Write out every line exactly, from the start of the records below to the line with "nose: (166, 62)", and stop there. Don't write out the pictures.

[Records drawn from a dataset]
__________

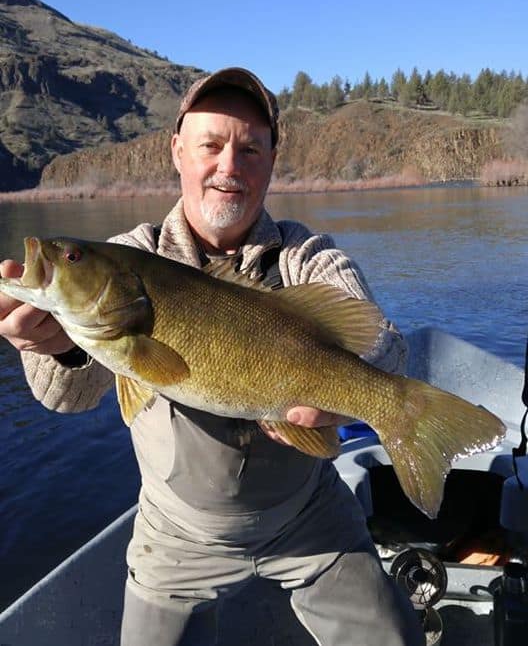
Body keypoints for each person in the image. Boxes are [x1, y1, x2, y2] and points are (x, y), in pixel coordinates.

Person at [0, 67, 424, 646]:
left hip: (309, 517)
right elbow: (66, 398)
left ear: (273, 160)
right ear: (177, 151)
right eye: (211, 145)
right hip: (176, 535)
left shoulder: (307, 254)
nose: (229, 165)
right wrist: (53, 348)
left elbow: (384, 342)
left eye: (250, 148)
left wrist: (355, 387)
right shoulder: (131, 257)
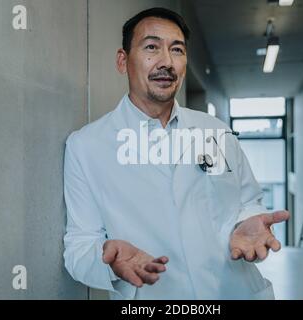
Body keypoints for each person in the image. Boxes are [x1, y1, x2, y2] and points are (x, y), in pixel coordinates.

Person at [63, 7, 290, 300]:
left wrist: (248, 223)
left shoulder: (215, 132)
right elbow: (79, 245)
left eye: (177, 50)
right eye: (151, 47)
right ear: (123, 61)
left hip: (233, 292)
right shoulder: (86, 146)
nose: (166, 62)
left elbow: (248, 203)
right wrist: (107, 262)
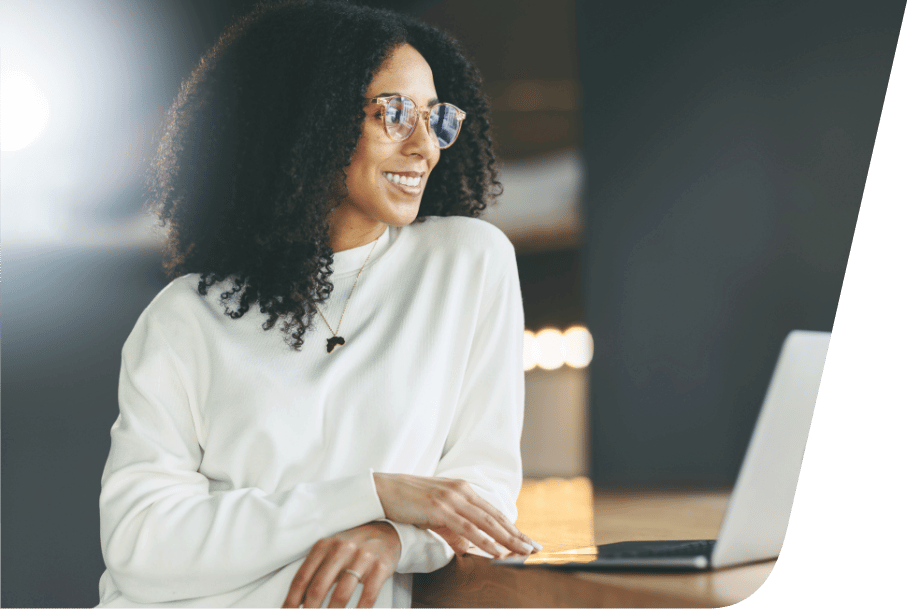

__________

REPLY
Body keypoints for each person in the image. Boxes are [x1, y1, x2, y2] and points are (x, y), in pixel coordinates.

Person at [0, 67, 424, 646]:
left hip: (309, 517)
right elbow: (66, 398)
left ear: (273, 160)
right ear: (177, 151)
right eye: (211, 145)
right hip: (176, 535)
left shoulder: (307, 254)
nose: (229, 165)
right wrist: (53, 348)
left elbow: (384, 342)
left eye: (250, 148)
left wrist: (355, 387)
right shoulder: (131, 257)
Body keypoints for each person in the image. Boxes are [x1, y1, x2, y2] and points are (x, y), in pixel coordinates.

Person at [63, 7, 290, 300]:
left wrist: (248, 223)
left shoulder: (215, 132)
right elbow: (79, 245)
left eye: (177, 50)
right eye: (151, 47)
right ear: (123, 61)
left hip: (233, 292)
right shoulder: (86, 146)
nose: (166, 62)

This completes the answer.